Integral part of $\sqrt{2018+\sqrt{2018+\sqrt{...+2018}}}$

Question

I am tasked to find the integral part of $\sqrt{2018+\sqrt{2018+\sqrt{...+2018}}}$, where the number of $2018$ is $2018$.

My attempt:

I came up with an upper bound, which was $\sqrt{2018+\sqrt{2018+\sqrt{2018+...}}}$, where there were infinite number of $2018$. I let this be $a$, and then I have $a^2=2018+a$, giving me $45.4249374...$. My problem here is that I have no idea what to set as a lower bound. Can anyone give me a hint to solve this?

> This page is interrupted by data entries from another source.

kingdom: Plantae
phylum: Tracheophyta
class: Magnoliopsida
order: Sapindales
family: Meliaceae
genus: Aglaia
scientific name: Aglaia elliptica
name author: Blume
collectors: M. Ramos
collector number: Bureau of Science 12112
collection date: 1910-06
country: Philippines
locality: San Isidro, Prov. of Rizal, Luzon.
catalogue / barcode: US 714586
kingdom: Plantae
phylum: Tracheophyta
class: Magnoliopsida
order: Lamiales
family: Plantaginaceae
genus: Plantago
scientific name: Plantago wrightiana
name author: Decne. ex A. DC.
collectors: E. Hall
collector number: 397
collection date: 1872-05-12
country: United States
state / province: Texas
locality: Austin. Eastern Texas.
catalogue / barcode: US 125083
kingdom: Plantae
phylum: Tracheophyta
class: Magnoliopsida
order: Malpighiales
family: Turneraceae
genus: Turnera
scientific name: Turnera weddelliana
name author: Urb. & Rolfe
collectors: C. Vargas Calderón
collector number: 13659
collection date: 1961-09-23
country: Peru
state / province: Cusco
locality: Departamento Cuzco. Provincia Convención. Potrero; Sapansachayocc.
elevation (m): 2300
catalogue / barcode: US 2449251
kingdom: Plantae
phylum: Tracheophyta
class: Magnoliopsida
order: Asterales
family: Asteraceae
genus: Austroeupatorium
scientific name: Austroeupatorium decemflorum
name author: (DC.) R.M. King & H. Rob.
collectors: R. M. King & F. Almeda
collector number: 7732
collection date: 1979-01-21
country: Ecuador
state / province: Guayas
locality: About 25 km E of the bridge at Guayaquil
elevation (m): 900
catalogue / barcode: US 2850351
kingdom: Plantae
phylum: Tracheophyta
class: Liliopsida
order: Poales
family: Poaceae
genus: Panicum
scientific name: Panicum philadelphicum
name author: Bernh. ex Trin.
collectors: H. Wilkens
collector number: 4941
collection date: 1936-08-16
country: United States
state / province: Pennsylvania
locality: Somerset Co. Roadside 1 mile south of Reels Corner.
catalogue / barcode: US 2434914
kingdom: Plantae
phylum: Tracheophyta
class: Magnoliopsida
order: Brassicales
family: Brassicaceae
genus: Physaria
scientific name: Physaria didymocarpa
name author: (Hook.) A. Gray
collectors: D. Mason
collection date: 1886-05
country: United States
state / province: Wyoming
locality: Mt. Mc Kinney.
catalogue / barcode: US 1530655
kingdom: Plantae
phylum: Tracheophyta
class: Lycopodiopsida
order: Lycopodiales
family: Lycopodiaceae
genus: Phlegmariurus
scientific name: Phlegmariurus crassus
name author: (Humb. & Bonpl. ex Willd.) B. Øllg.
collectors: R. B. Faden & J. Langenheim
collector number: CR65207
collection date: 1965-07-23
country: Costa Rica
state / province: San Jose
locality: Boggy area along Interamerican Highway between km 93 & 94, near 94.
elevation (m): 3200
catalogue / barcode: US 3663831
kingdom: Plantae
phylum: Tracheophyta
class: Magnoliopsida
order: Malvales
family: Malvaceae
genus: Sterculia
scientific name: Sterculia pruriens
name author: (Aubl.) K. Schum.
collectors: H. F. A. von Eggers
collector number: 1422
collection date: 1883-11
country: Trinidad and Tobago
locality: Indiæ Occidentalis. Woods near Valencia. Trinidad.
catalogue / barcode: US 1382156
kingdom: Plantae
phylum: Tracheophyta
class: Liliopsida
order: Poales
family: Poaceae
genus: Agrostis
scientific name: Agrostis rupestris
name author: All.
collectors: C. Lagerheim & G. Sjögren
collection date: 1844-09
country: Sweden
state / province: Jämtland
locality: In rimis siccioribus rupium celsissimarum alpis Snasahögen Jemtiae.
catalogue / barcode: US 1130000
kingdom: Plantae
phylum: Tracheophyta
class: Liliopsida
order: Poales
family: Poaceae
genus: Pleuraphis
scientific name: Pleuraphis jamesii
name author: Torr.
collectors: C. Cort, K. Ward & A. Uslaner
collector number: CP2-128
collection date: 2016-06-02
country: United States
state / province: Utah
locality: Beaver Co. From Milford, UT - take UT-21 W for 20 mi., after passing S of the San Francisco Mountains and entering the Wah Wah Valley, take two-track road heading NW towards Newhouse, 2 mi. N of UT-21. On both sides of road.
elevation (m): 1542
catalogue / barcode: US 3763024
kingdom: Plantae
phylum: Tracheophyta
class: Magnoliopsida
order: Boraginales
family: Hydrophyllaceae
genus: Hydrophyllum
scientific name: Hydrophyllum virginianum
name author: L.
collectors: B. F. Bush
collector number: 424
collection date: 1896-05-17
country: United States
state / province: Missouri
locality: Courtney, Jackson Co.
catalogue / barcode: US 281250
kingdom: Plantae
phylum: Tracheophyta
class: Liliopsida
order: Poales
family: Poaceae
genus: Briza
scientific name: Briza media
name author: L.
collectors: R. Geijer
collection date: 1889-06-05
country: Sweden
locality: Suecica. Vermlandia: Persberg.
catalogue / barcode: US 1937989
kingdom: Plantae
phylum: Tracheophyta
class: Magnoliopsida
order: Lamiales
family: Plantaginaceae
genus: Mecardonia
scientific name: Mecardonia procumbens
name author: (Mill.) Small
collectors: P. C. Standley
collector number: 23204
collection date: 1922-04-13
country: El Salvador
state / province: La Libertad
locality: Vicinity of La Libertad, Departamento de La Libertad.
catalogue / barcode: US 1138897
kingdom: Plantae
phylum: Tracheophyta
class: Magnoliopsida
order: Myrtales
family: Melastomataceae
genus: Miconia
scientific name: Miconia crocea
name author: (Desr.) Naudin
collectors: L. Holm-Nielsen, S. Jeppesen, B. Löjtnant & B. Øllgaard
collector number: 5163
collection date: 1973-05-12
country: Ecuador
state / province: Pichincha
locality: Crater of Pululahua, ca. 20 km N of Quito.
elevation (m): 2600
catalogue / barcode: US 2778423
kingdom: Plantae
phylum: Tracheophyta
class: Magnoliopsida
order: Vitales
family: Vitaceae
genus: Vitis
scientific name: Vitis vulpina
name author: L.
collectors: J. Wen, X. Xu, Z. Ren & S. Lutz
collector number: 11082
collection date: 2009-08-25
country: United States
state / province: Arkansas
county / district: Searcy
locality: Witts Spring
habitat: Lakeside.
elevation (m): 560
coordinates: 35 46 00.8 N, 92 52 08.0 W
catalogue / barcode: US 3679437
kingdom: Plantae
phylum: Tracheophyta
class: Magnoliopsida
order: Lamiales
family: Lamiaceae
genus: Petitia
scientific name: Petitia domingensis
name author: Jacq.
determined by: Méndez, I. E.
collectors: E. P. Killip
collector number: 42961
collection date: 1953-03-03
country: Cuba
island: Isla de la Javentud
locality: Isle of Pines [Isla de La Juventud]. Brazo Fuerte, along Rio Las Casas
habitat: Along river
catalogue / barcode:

Alternatively, another approach could also be provided if it is more efficient.

Answer 1

Begin by considering the fact that $45^2= 2025$. Then notice that your number is at least

$$\sqrt{2018 + \sqrt{2018}}.$$

Using the estimate that $\sqrt{2018} > 40$, which follows from $40^2 = 1600 < 2018$, your number is at least $\sqrt{2058} > \sqrt{2025} = 45$. Hence, the final answer is $45$.

Answer 2

For any $k$, if $k \le 2018$ then $\sqrt{2018 + \sqrt{2018 + \cdots + \sqrt{2018}}}$ with $k$ $2018$'s is a lower bound.

You just need the lower bound to be above $45$ and you win. It turns out $k = 2$ is good enough.